Hi, I am trying to implement Skipgram on node2vec based random walk, when I tested with the Cora dataset it works perfectly, and with my own dataset with 5M edges the generation of walks always pad with -1, which does not exist in the embedding table. is there any way to avoid this behavior?
Thanks

Usually in NLP there’s an UNK token, you can have similar things in node2vec models. You can set the padding_idx in Embedding — PyTorch 1.9.1 documentation to -1 for this scenario to support -1 as index

padding_idx is an index I tried to set it to -1, then it will set the last vector to zeros i.e; the last node. so, I augmented the num_of embedding and set the N+1 nodes to padding_idx.

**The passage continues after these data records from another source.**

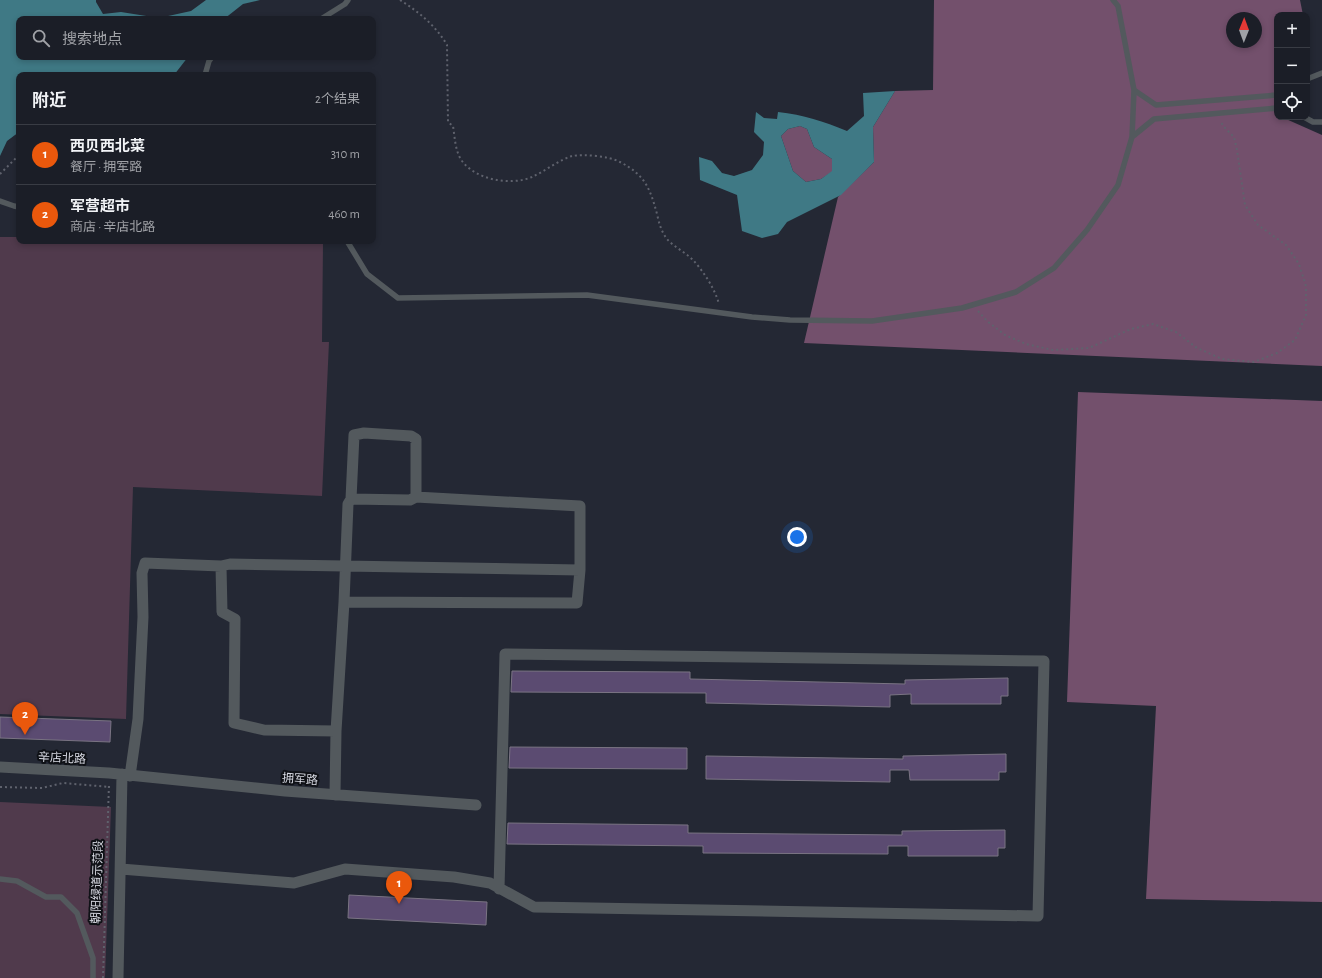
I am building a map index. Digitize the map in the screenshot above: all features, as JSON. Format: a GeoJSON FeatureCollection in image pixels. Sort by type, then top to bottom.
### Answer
{"type":"FeatureCollection","features":[{"type":"Feature","properties":{"kind":"street"},"geometry":{"type":"LineString","coordinates":[[335,795],[336,731],[348,504],[351,499],[354,436],[364,433],[411,436],[416,439],[416,497]]}},
{"type":"Feature","properties":{"kind":"street"},"geometry":{"type":"LineString","coordinates":[[344,602],[577,603],[580,570],[580,506],[416,497],[410,500],[351,499]]}},
{"type":"Feature","properties":{"kind":"street"},"geometry":{"type":"LineString","coordinates":[[118,978],[122,788],[138,719],[143,617],[142,573],[145,563],[221,566],[230,564],[580,570]]}},
{"type":"Feature","properties":{"kind":"street"},"geometry":{"type":"LineString","coordinates":[[221,566],[222,612],[235,619],[234,723],[264,730],[336,731]]}},
{"type":"Feature","properties":{"kind":"street"},"geometry":{"type":"LineString","coordinates":[[121,869],[294,884],[345,869],[454,877],[490,883],[500,889],[534,907],[1038,916],[1044,661],[505,654],[500,889]]}},
{"type":"Feature","properties":{"kind":"street","name":"辛店北路"},"geometry":{"type":"LineString","coordinates":[[0,767],[126,775]]}},
{"type":"Feature","properties":{"kind":"street","name":"拥军路"},"geometry":{"type":"LineString","coordinates":[[126,775],[285,792],[476,805]]}},
{"type":"Feature","properties":{"kind":"lane"},"geometry":{"type":"LineString","coordinates":[[326,16],[345,4],[348,0]]}},
{"type":"Feature","properties":{"kind":"lane"},"geometry":{"type":"LineString","coordinates":[[349,244],[367,274],[398,298],[587,295],[721,313],[790,320],[872,321],[962,308],[1016,292],[1054,268],[1087,230],[1118,185],[1132,137],[1134,90],[1118,6],[1113,0]]}},
{"type":"Feature","properties":{"kind":"lane"},"geometry":{"type":"LineString","coordinates":[[206,72],[210,60]]}},
{"type":"Feature","properties":{"kind":"lane"},"geometry":{"type":"LineString","coordinates":[[1310,78],[1322,73]]}},
{"type":"Feature","properties":{"kind":"lane"},"geometry":{"type":"LineString","coordinates":[[1134,90],[1156,105],[1274,95]]}},
{"type":"Feature","properties":{"kind":"lane"},"geometry":{"type":"LineString","coordinates":[[1132,137],[1154,119],[1274,108]]}},
{"type":"Feature","properties":{"kind":"lane"},"geometry":{"type":"LineString","coordinates":[[1309,120],[1313,122],[1322,122]]}},
{"type":"Feature","properties":{"kind":"lane"},"geometry":{"type":"LineString","coordinates":[[0,201],[16,206]]}},
{"type":"Feature","properties":{"kind":"lane"},"geometry":{"type":"LineString","coordinates":[[0,879],[17,880],[46,897],[61,898],[77,913],[93,958],[92,978]]}},
{"type":"Feature","properties":{"kind":"path"},"geometry":{"type":"LineString","coordinates":[[400,0],[419,12],[441,34],[447,45],[448,122],[453,126],[456,146],[462,161],[476,173],[495,180],[514,182],[531,177],[571,157],[588,155],[618,161],[637,173],[650,191],[661,229],[668,240],[692,260],[706,278],[717,298],[721,313]]}},
{"type":"Feature","properties":{"kind":"path"},"geometry":{"type":"LineString","coordinates":[[972,305],[987,321],[1005,335],[1026,344],[1053,350],[1089,348],[1131,329],[1153,324],[1176,332],[1197,348],[1222,359],[1254,362],[1277,353],[1295,340],[1306,316],[1306,286],[1299,264],[1286,245],[1258,225],[1245,205],[1234,137],[1224,128],[1216,114]]}},
{"type":"Feature","properties":{"kind":"path"},"geometry":{"type":"LineString","coordinates":[[0,174],[16,158]]}},
{"type":"Feature","properties":{"kind":"path","name":"朝阳绿道示范段"},"geometry":{"type":"LineString","coordinates":[[103,978],[110,773]]}},
{"type":"Feature","properties":{"kind":"path"},"geometry":{"type":"LineString","coordinates":[[0,788],[42,788],[63,783],[122,788]]}},
{"type":"Feature","properties":{"kind":"shaded area"},"geometry":{"type":"Polygon","coordinates":[[[934,0],[1300,0],[1302,12],[1274,12],[1274,120],[1288,120],[1322,135],[1322,366],[804,343],[838,197],[874,162],[873,127],[895,91],[933,90],[934,0]]]}},
{"type":"Feature","properties":{"kind":"shaded area"},"geometry":{"type":"Polygon","coordinates":[[[800,126],[807,129],[814,147],[832,159],[832,172],[821,179],[806,182],[793,171],[781,136],[788,129],[800,126]]]}},
{"type":"Feature","properties":{"kind":"shaded area"},"geometry":{"type":"Polygon","coordinates":[[[0,237],[16,237],[16,244],[323,244],[322,342],[329,342],[322,496],[133,487],[126,719],[0,714],[0,237]]]}},
{"type":"Feature","properties":{"kind":"shaded area"},"geometry":{"type":"Polygon","coordinates":[[[1078,392],[1322,401],[1322,902],[1146,899],[1156,706],[1067,702],[1078,392]]]}},
{"type":"Feature","properties":{"kind":"shaded area"},"geometry":{"type":"Polygon","coordinates":[[[0,802],[111,807],[105,978],[0,978],[0,802]]]}},
{"type":"Feature","properties":{"kind":"water"},"geometry":{"type":"Polygon","coordinates":[[[0,0],[96,0],[103,14],[121,12],[146,16],[16,16],[16,60],[186,60],[176,72],[16,72],[16,134],[7,141],[0,156],[0,0]]]}},
{"type":"Feature","properties":{"kind":"water"},"geometry":{"type":"Polygon","coordinates":[[[206,0],[260,0],[243,4],[228,16],[168,16],[191,11],[206,0]]]}},
{"type":"Feature","properties":{"kind":"water"},"geometry":{"type":"Polygon","coordinates":[[[895,91],[873,127],[874,162],[841,195],[787,222],[778,234],[762,238],[742,231],[737,195],[700,180],[699,157],[712,161],[722,173],[734,176],[752,170],[763,155],[764,142],[754,132],[756,112],[764,118],[777,119],[778,112],[796,115],[821,121],[847,131],[864,116],[863,93],[895,91]],[[800,126],[788,129],[781,136],[793,171],[806,182],[821,179],[832,171],[832,159],[814,147],[807,129],[800,126]]]}},
{"type":"Feature","properties":{"kind":"building"},"geometry":{"type":"Polygon","coordinates":[[[512,671],[690,672],[690,679],[905,684],[905,680],[1008,678],[1008,696],[1001,696],[1001,704],[911,704],[911,694],[890,695],[890,707],[706,703],[706,693],[511,692],[512,671]]]}},
{"type":"Feature","properties":{"kind":"building"},"geometry":{"type":"Polygon","coordinates":[[[0,717],[111,721],[110,742],[0,738],[0,717]]]}},
{"type":"Feature","properties":{"kind":"building"},"geometry":{"type":"Polygon","coordinates":[[[510,747],[687,748],[687,769],[509,768],[510,747]]]}},
{"type":"Feature","properties":{"kind":"building"},"geometry":{"type":"Polygon","coordinates":[[[1006,754],[1006,772],[999,772],[999,780],[910,780],[909,770],[890,770],[890,782],[706,779],[706,756],[903,759],[903,756],[1006,754]]]}},
{"type":"Feature","properties":{"kind":"building"},"geometry":{"type":"Polygon","coordinates":[[[508,823],[688,825],[688,833],[902,835],[902,831],[1005,830],[1005,848],[998,848],[998,856],[908,856],[908,846],[888,846],[888,854],[703,853],[703,846],[507,844],[508,823]]]}},
{"type":"Feature","properties":{"kind":"building"},"geometry":{"type":"Polygon","coordinates":[[[349,895],[487,902],[486,925],[348,918],[349,895]]]}},
{"type":"Feature","properties":{"kind":"place","name":"军营超市"},"geometry":{"type":"Point","coordinates":[25,735]}},
{"type":"Feature","properties":{"kind":"place","name":"西贝西北菜"},"geometry":{"type":"Point","coordinates":[399,904]}}]}
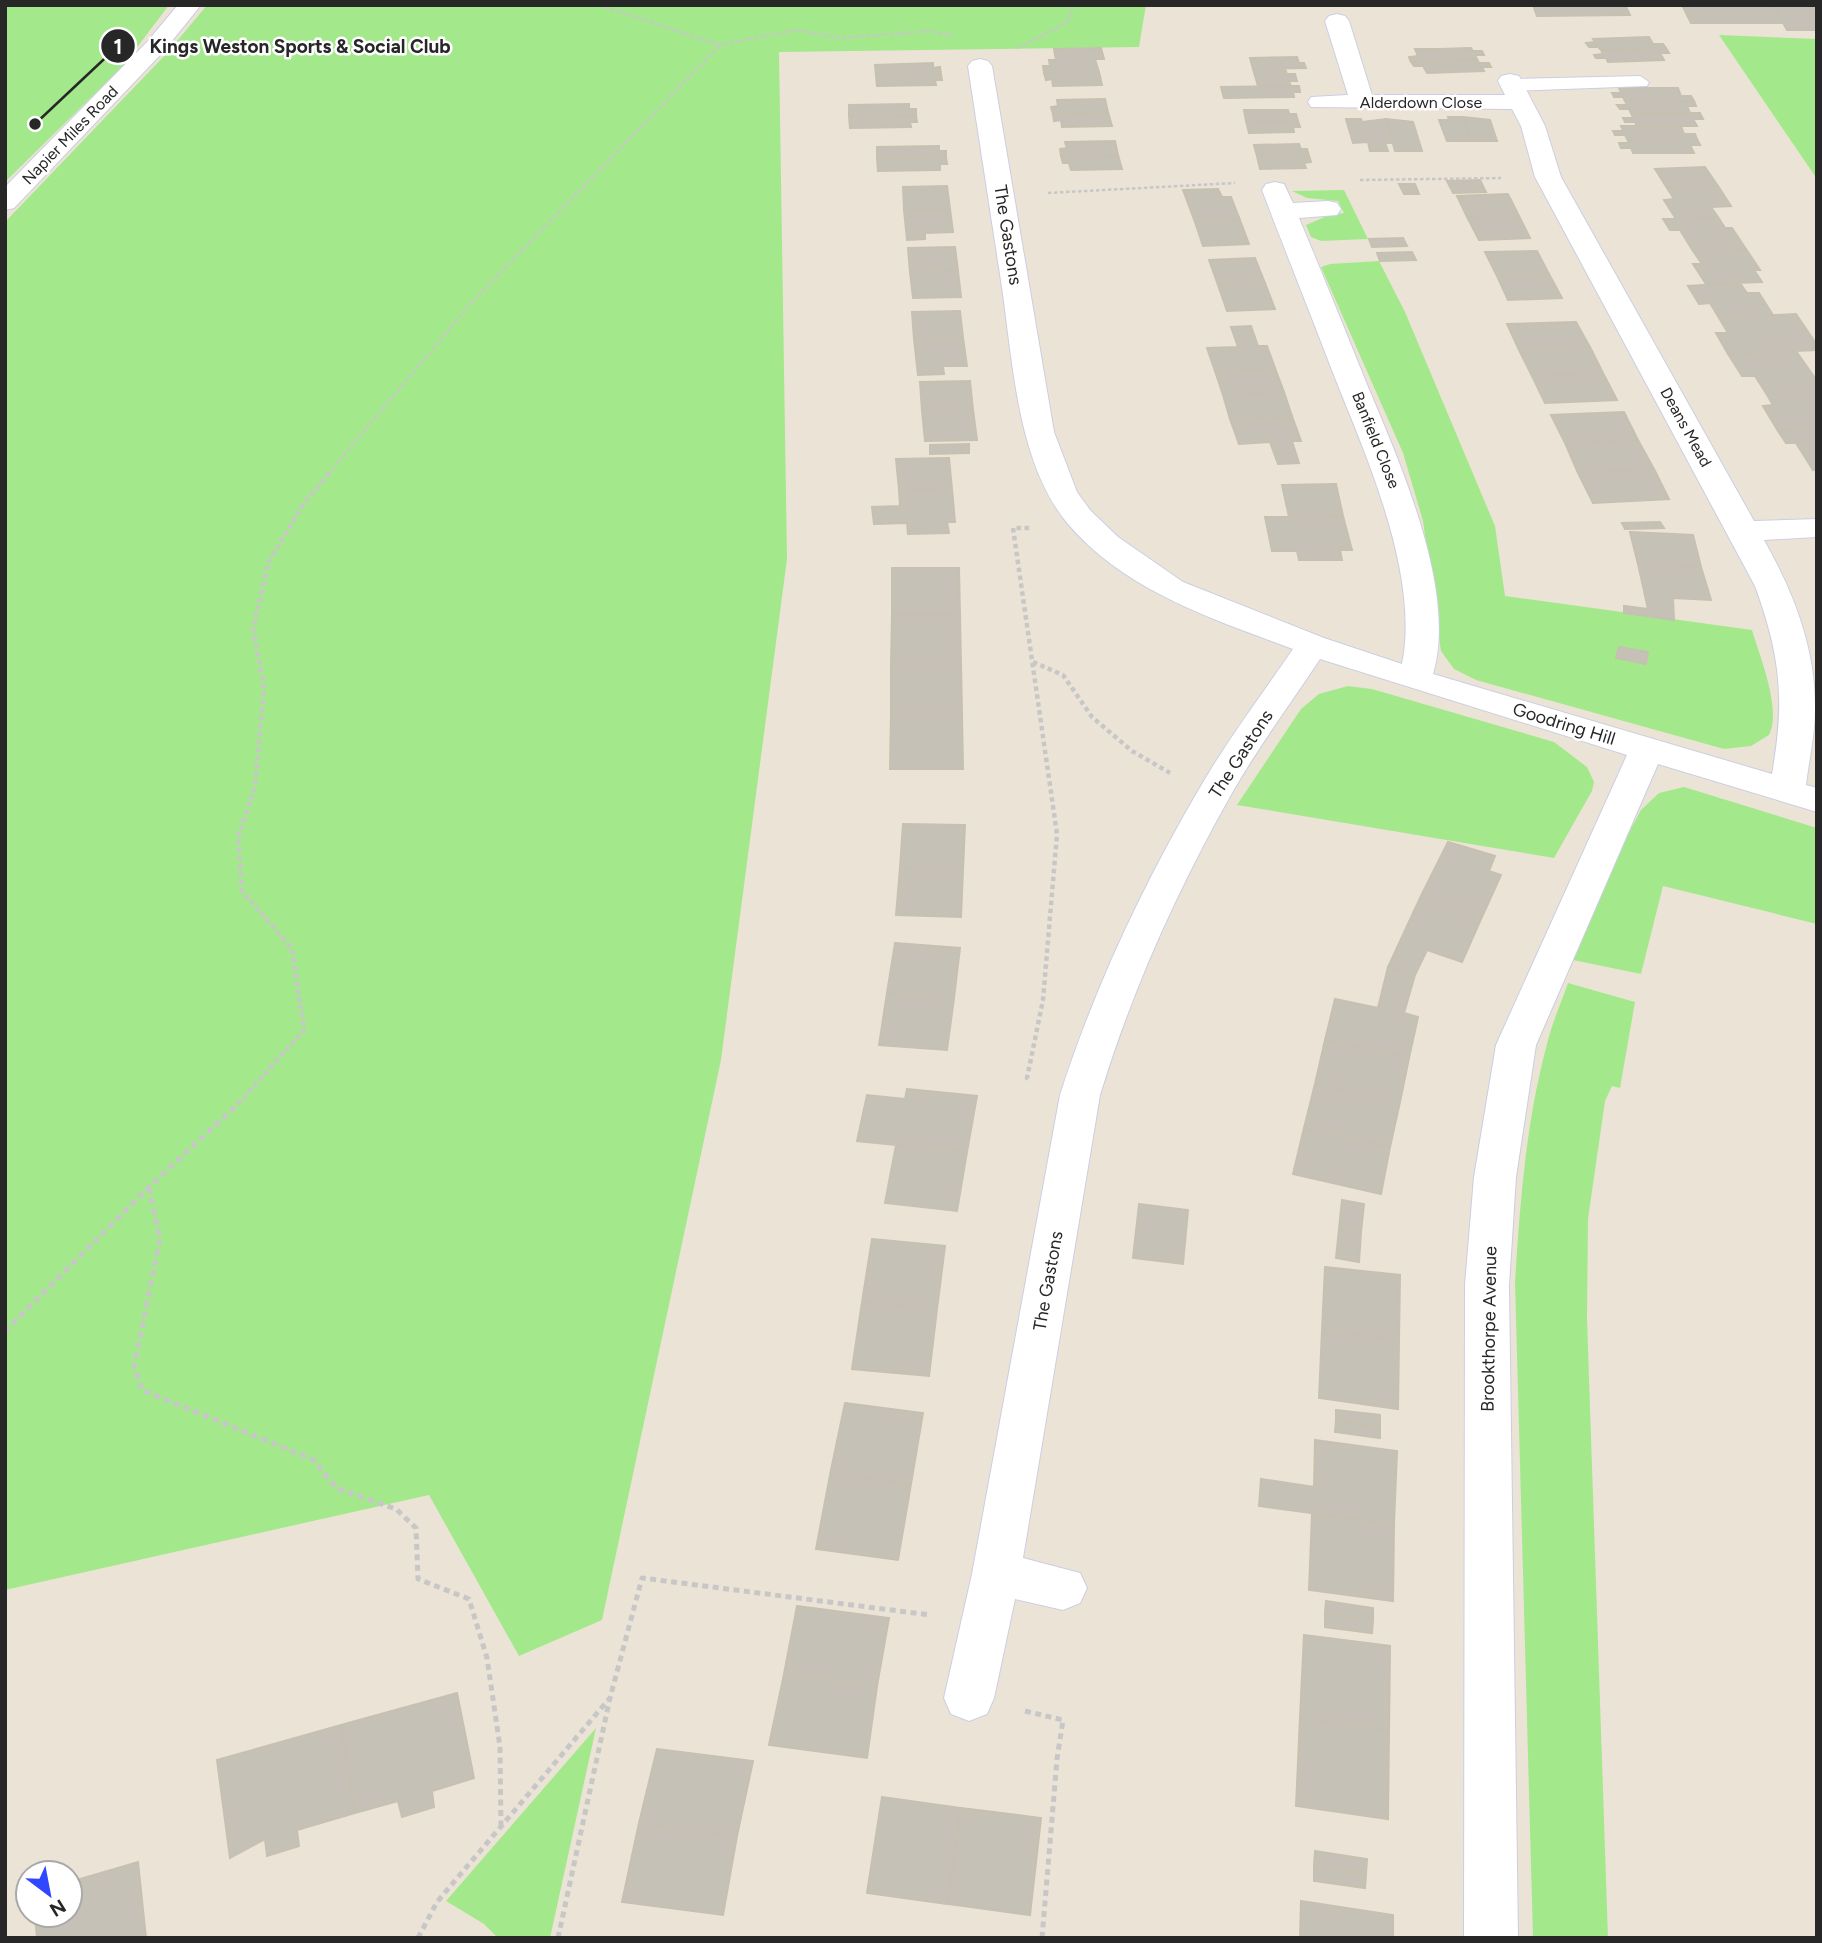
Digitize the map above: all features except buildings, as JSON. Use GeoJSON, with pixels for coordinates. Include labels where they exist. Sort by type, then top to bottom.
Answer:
{"type":"FeatureCollection","features":[{"type":"Feature","properties":{"kind":"street","name":"Napier Miles Road"},"geometry":{"type":"LineString","coordinates":[[5,202],[155,47],[190,5]]}},
{"type":"Feature","properties":{"kind":"street"},"geometry":{"type":"LineString","coordinates":[[1337,21],[1362,102]]}},
{"type":"Feature","properties":{"kind":"street","name":"The Gastons"},"geometry":{"type":"LineString","coordinates":[[969,1698],[996,1574],[1080,1095],[1096,1044],[1123,977],[1167,882],[1216,790],[1312,645],[1172,589],[1135,566],[1090,527],[1062,493],[1039,432],[981,66]]}},
{"type":"Feature","properties":{"kind":"street","name":"Alderdown Close"},"geometry":{"type":"LineString","coordinates":[[1320,102],[1362,102],[1515,89]]}},
{"type":"Feature","properties":{"kind":"street","name":"Deans Mead"},"geometry":{"type":"LineString","coordinates":[[1515,89],[1548,177],[1777,597],[1796,669],[1802,795]]}},
{"type":"Feature","properties":{"kind":"street","name":"Banfield Close"},"geometry":{"type":"LineString","coordinates":[[1328,209],[1279,200],[1399,501],[1409,540],[1423,636],[1420,666],[1413,679]]}},
{"type":"Feature","properties":{"kind":"street"},"geometry":{"type":"LineString","coordinates":[[1743,531],[1817,528]]}},
{"type":"Feature","properties":{"kind":"street","name":"Goodring Hill"},"geometry":{"type":"LineString","coordinates":[[1312,645],[1413,679],[1802,795]]}},
{"type":"Feature","properties":{"kind":"street","name":"Brookthorpe Avenue"},"geometry":{"type":"LineString","coordinates":[[1491,1938],[1487,1285],[1495,1177],[1516,1045],[1647,750]]}},
{"type":"Feature","properties":{"kind":"street"},"geometry":{"type":"LineString","coordinates":[[996,1574],[1063,1588]]}},
{"type":"Feature","properties":{"kind":"lane"},"geometry":{"type":"LineString","coordinates":[[1515,89],[1640,82]]}},
{"type":"Feature","properties":{"kind":"path"},"geometry":{"type":"LineString","coordinates":[[599,5],[641,18],[687,37],[720,45],[796,30],[841,38],[929,31],[956,36]]}},
{"type":"Feature","properties":{"kind":"path"},"geometry":{"type":"LineString","coordinates":[[1016,49],[1066,23],[1074,5]]}},
{"type":"Feature","properties":{"kind":"path"},"geometry":{"type":"LineString","coordinates":[[5,1331],[149,1187],[235,1108],[304,1030],[292,948],[242,891],[238,837],[255,787],[264,688],[253,629],[269,561],[304,503],[472,302],[720,45]]}},
{"type":"Feature","properties":{"kind":"path"},"geometry":{"type":"LineString","coordinates":[[1356,181],[1548,177]]}},
{"type":"Feature","properties":{"kind":"path"},"geometry":{"type":"LineString","coordinates":[[1086,191],[1199,183]]}},
{"type":"Feature","properties":{"kind":"path"},"geometry":{"type":"LineString","coordinates":[[1080,1095],[1027,1078],[1043,1000],[1057,834],[1013,528],[1090,527]]}},
{"type":"Feature","properties":{"kind":"path"},"geometry":{"type":"LineString","coordinates":[[1032,662],[1063,675],[1092,717],[1132,751],[1186,780],[1216,790]]}},
{"type":"Feature","properties":{"kind":"path"},"geometry":{"type":"LineString","coordinates":[[149,1187],[160,1239],[134,1366],[142,1390],[314,1460],[336,1488],[396,1508],[416,1528],[418,1579],[469,1599],[487,1658],[500,1747],[501,1828]]}},
{"type":"Feature","properties":{"kind":"path"},"geometry":{"type":"LineString","coordinates":[[558,1938],[610,1698],[642,1578],[985,1622]]}},
{"type":"Feature","properties":{"kind":"path"},"geometry":{"type":"LineString","coordinates":[[418,1938],[437,1902],[610,1698]]}},
{"type":"Feature","properties":{"kind":"path"},"geometry":{"type":"LineString","coordinates":[[969,1698],[1063,1720],[1057,1759],[1042,1938]]}},
{"type":"Feature","properties":{"kind":"green space"},"geometry":{"type":"Polygon","coordinates":[[[5,5],[169,5],[123,66],[5,182],[5,5]]]}},
{"type":"Feature","properties":{"kind":"green space"},"geometry":{"type":"Polygon","coordinates":[[[207,5],[1146,5],[1139,47],[779,52],[787,559],[721,1060],[602,1620],[519,1656],[429,1495],[5,1590],[5,222],[168,52],[207,5]]]}},
{"type":"Feature","properties":{"kind":"green space"},"geometry":{"type":"Polygon","coordinates":[[[1719,35],[1817,39],[1817,179],[1719,35]]]}},
{"type":"Feature","properties":{"kind":"green space"},"geometry":{"type":"Polygon","coordinates":[[[1344,190],[1368,239],[1321,241],[1311,237],[1306,225],[1327,216],[1344,213],[1338,201],[1307,198],[1292,191],[1344,190]]]}},
{"type":"Feature","properties":{"kind":"green space"},"geometry":{"type":"Polygon","coordinates":[[[1379,261],[1405,312],[1495,526],[1505,596],[1752,630],[1771,698],[1773,712],[1769,735],[1751,746],[1724,749],[1476,680],[1454,669],[1441,651],[1423,521],[1403,453],[1321,267],[1379,261]]]}},
{"type":"Feature","properties":{"kind":"green space"},"geometry":{"type":"Polygon","coordinates":[[[1348,686],[1372,689],[1554,742],[1587,767],[1594,782],[1592,791],[1554,858],[1237,805],[1301,709],[1319,694],[1348,686]]]}},
{"type":"Feature","properties":{"kind":"green space"},"geometry":{"type":"Polygon","coordinates":[[[1684,787],[1817,828],[1817,924],[1663,886],[1641,974],[1573,960],[1616,857],[1641,810],[1659,793],[1684,787]]]}},
{"type":"Feature","properties":{"kind":"green space"},"geometry":{"type":"Polygon","coordinates":[[[1568,983],[1635,1002],[1620,1088],[1612,1086],[1605,1101],[1588,1219],[1587,1318],[1608,1938],[1533,1938],[1515,1282],[1522,1192],[1534,1103],[1549,1036],[1568,983]]]}},
{"type":"Feature","properties":{"kind":"green space"},"geometry":{"type":"Polygon","coordinates":[[[596,1728],[550,1938],[498,1938],[484,1924],[446,1901],[596,1728]]]}},
{"type":"Feature","properties":{"kind":"place","name":"Kings Weston Sports & Social Club"},"geometry":{"type":"Point","coordinates":[35,124]}}]}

self.embedding = nn.Embedding(self.N + 1, embedding_dim, sparse=use_sparse, padding_idx=self.N)

in the training loop, I replaced -1 by N+1.

pos_start, pos_rest = pos_trace[:, 0], pos_trace[:, 1:].contiguous()  # start node and following trace
pos_start[pos_start == -1] = self.N
pos_rest[pos_rest == -1] = self.N

Thanks for your help @VoVAllen.

1 Like

This topic was automatically closed 30 days after the last reply. New replies are no longer allowed.